- [Task description] Each line below that holds the word "einen" counts toward the answer; reply with the total number only.

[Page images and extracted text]
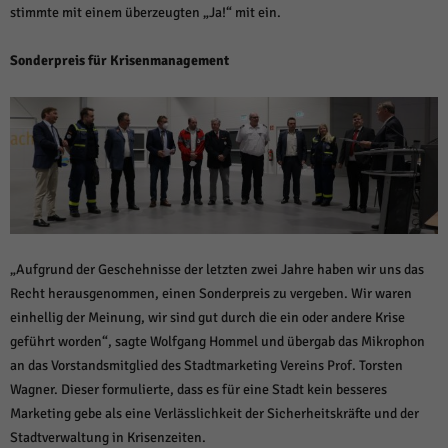
stimmte mit einem überzeugten „Ja!“ mit ein.
Sonderpreis für Krisenmanagement
„Aufgrund der Geschehnisse der letzten zwei Jahre haben wir uns das
Recht herausgenommen, einen Sonderpreis zu vergeben. Wir waren
einhellig der Meinung, wir sind gut durch die ein oder andere Krise
geführt worden“, sagte Wolfgang Hommel und übergab das Mikrophon
an das Vorstandsmitglied des Stadtmarketing Vereins Prof. Torsten
Wagner. Dieser formulierte, dass es für eine Stadt kein besseres
Marketing gebe als eine Verlässlichkeit der Sicherheitskräfte und der
Stadtverwaltung in Krisenzeiten.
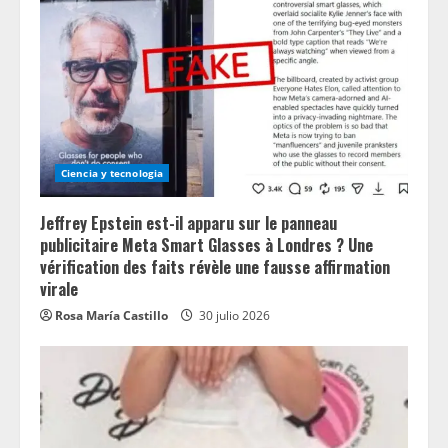
Ciencia y tecnologia
Jeffrey Epstein est-il apparu sur le panneau
publicitaire Meta Smart Glasses à Londres ? Une
vérification des faits révèle une fausse affirmation
virale
Rosa María Castillo
30 julio 2026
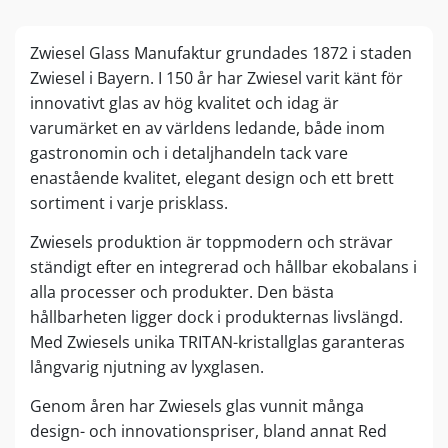
Zwiesel Glass Manufaktur grundades 1872 i staden
Zwiesel i Bayern. I 150 år har Zwiesel varit känt för
innovativt glas av hög kvalitet och idag är
varumärket en av världens ledande, både inom
gastronomin och i detaljhandeln tack vare
enastående kvalitet, elegant design och ett brett
sortiment i varje prisklass.
Zwiesels produktion är toppmodern och strävar
ständigt efter en integrerad och hållbar ekobalans i
alla processer och produkter. Den bästa
hållbarheten ligger dock i produkternas livslängd.
Med Zwiesels unika TRITAN-kristallglas garanteras
långvarig njutning av lyxglasen.
Genom åren har Zwiesels glas vunnit många
design- och innovationspriser, bland annat Red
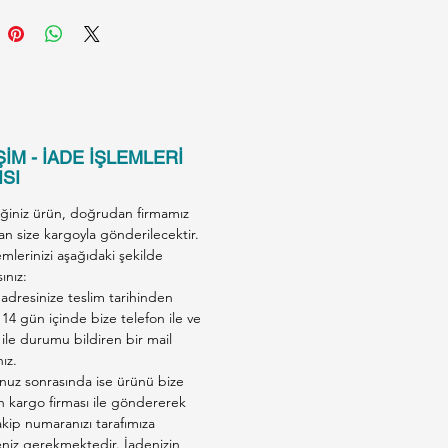
rak seçici kedilerin iştahını
 Sterilized Salmon Sensitive’i
an 5 Özellik
, kısırlaştırılmış ve hassas
 için bütünsel bir bakım sunar:
İM - İADE İŞLEMLERİ
Hayvansal Protein Kaynağı:
SI
iğiniz ürün, doğrudan firmamız
lığı, sindirilebilirliği en
an size kargoyla gönderilecektir.
ve alerji riski en düşük
emlerinizi aşağıdaki şekilde
lerden biridir. Tavuk veya
ınız:
adresinize teslim tarihinden
 et hassasiyeti olan
 14 gün içinde bize telefon ile ve
tırılmış kediler için ideal,
ile durumu bildiren bir mail
jenik bir alternatiftir.
nız.
 Kontrolü ve L-Karnitin
nuz sonrasında ise ürünü bize
en kargo firması ile göndererek
ağ oranı ve yüksek lif içeriği
kip numaranızı tarafımıza
de kedinizin tokluk hissini
eniz gerekmektedir. İadenizin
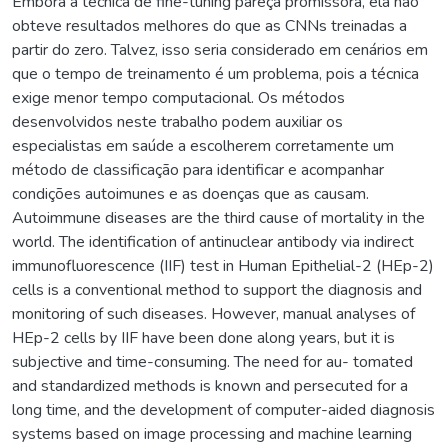
Embora a técnica de fine-tuning pareça promissora, ela não
obteve resultados melhores do que as CNNs treinadas a
partir do zero. Talvez, isso seria considerado em cenários em
que o tempo de treinamento é um problema, pois a técnica
exige menor tempo computacional. Os métodos
desenvolvidos neste trabalho podem auxiliar os
especialistas em saúde a escolherem corretamente um
método de classificação para identificar e acompanhar
condições autoimunes e as doenças que as causam.
Autoimmune diseases are the third cause of mortality in the
world. The identification of antinuclear antibody via indirect
immunofluorescence (IIF) test in Human Epithelial-2 (HEp-2)
cells is a conventional method to support the diagnosis and
monitoring of such diseases. However, manual analyses of
HEp-2 cells by IIF have been done along years, but it is
subjective and time-consuming. The need for au- tomated
and standardized methods is known and persecuted for a
long time, and the development of computer-aided diagnosis
systems based on image processing and machine learning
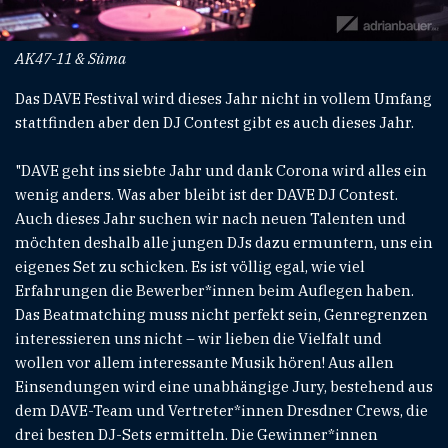
AK47-11 & Sûma
Das DAVE Festival wird dieses Jahr nicht in vollem Umfang
stattfinden aber den DJ Contest gibt es auch dieses Jahr.
"DAVE geht ins siebte Jahr und dank Corona wird alles ein
wenig anders. Was aber bleibt ist der DAVE DJ Contest.
Auch dieses Jahr suchen wir nach neuen Talenten und
möchten deshalb alle jungen DJs dazu ermuntern, uns ein
eigenes Set zu schicken. Es ist völlig egal, wie viel
Erfahrungen die Bewerber*innen beim Auflegen haben.
Das Beatmatching muss nicht perfekt sein, Genregrenzen
interessieren uns nicht – wir lieben die Vielfalt und
wollen vor allem interessante Musik hören! Aus allen
Einsendungen wird eine unabhängige Jury, bestehend aus
dem DAVE-Team und Vertreter*innen Dresdner Crews, die
drei besten DJ-Sets ermitteln. Die Gewinner*innen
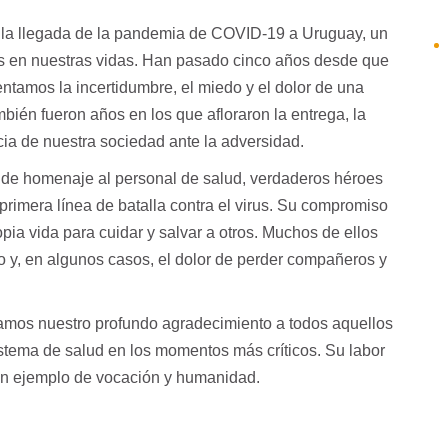
 la llegada de la pandemia de COVID-19 a Uruguay, un
s en nuestras vidas. Han pasado cinco años desde que
tamos la incertidumbre, el miedo y el dolor de una
mbién fueron años en los que afloraron la entrega, la
ncia de nuestra sociedad ante la adversidad.
inde homenaje al personal de salud, verdaderos héroes
primera línea de batalla contra el virus. Su compromiso
pia vida para cuidar y salvar a otros. Muchos de ellos
o y, en algunos casos, el dolor de perder compañeros y
amos nuestro profundo agradecimiento a todos aquellos
sistema de salud en los momentos más críticos. Su labor
n ejemplo de vocación y humanidad.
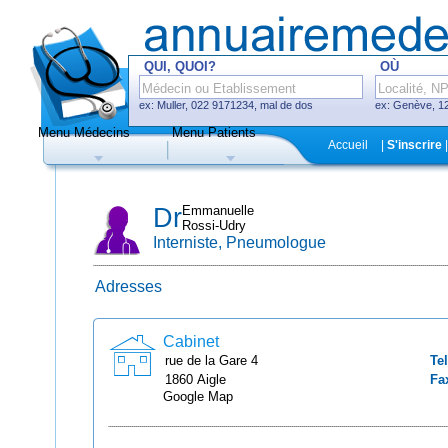
QUI, QUOI?
OÙ
ex: Muller, 022 9171234, mal de dos
ex: Genève, 12
Menu Médecins
Menu Patients
F
Accueil
|
S'inscrire
|
Médecins
Hôpitaux, cliniques
Dr
Emmanuelle
Rossi-Udry
Interniste, Pneumologue
Adresses
Uniquement médecins avec système
de prise de rendez-vous en ligne
Cabinet
rue de la Gare
4
Tel
1860
Aigle
Fa
Google Map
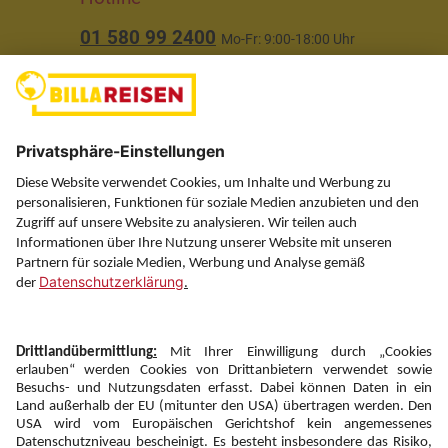
01 580 99 2400
Mo-Fr: 9:00-18:00 Uhr
(ausgenommen Feiertage)
Über uns
Service
Information
Folgen Sie uns auf
Newsletter:
Anmelden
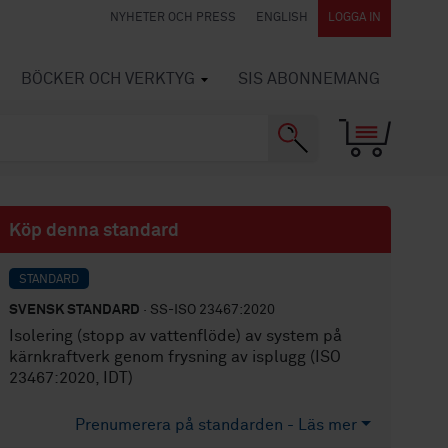
NYHETER OCH PRESS
ENGLISH
LOGGA IN
BÖCKER OCH VERKTYG
SIS ABONNEMANG
Köp denna standard
STANDARD
SVENSK STANDARD
· SS-ISO 23467:2020
Isolering (stopp av vattenflöde) av system på
kärnkraftverk genom frysning av isplugg (ISO
23467:2020, IDT)
Prenumerera på standarden - Läs mer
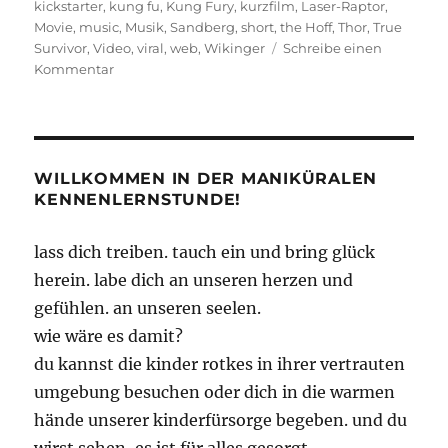
kickstarter
,
kung fu
,
Kung Fury
,
kurzfilm
,
Laser-Raptor
,
Movie
,
music
,
Musik
,
Sandberg
,
short
,
the Hoff
,
Thor
,
True
Survivor
,
Video
,
viral
,
web
,
Wikinger
Schreibe einen
zu
Kommentar
„I
am
disarming
you“
WILLKOMMEN IN DER MANIKÜRALEN
KENNENLERNSTUNDE!
lass dich treiben. tauch ein und bring glück
herein. labe dich an unseren herzen und
gefühlen. an unseren seelen.
wie wäre es damit?
du kannst die kinder rotkes in ihrer vertrauten
umgebung besuchen oder dich in die warmen
hände unserer kinderfürsorge begeben. und du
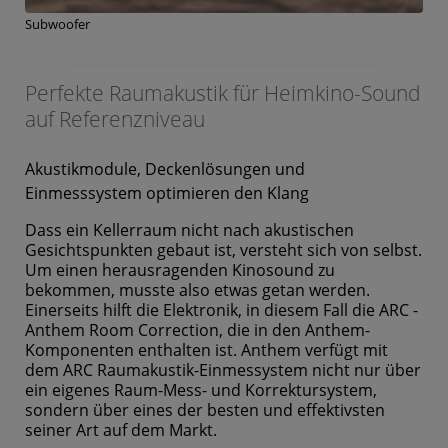
Subwoofer
Perfekte Raumakustik für Heimkino-Sound
auf Referenzniveau
Akustikmodule, Deckenlösungen und
Einmesssystem optimieren den Klang
Dass ein Kellerraum nicht nach akustischen
Gesichtspunkten gebaut ist, versteht sich von selbst.
Um einen herausragenden Kinosound zu
bekommen, musste also etwas getan werden.
Einerseits hilft die Elektronik, in diesem Fall die ARC -
Anthem Room Correction, die in den Anthem-
Komponenten enthalten ist. Anthem verfügt mit
dem ARC Raumakustik-Einmessystem nicht nur über
ein eigenes Raum-Mess- und Korrektursystem,
sondern über eines der besten und effektivsten
seiner Art auf dem Markt.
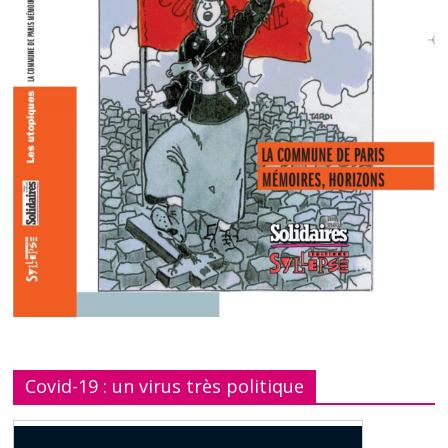
Covid-19 : un virus très politique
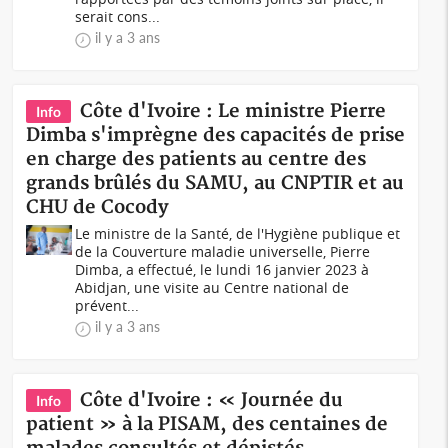
serait cons...
il y a 3 ans
Côte d'Ivoire : Le ministre Pierre
Info
Dimba s'imprègne des capacités de prise
en charge des patients au centre des
grands brûlés du SAMU, au CNPTIR et au
CHU de Cocody
Le ministre de la Santé, de l'Hygiène publique et
de la Couverture maladie universelle, Pierre
Dimba, a effectué, le lundi 16 janvier 2023 à
Abidjan, une visite au Centre national de
prévent...
il y a 3 ans
Côte d'Ivoire : « Journée du
Info
patient » à la PISAM, des centaines de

- [Exercise answer] 3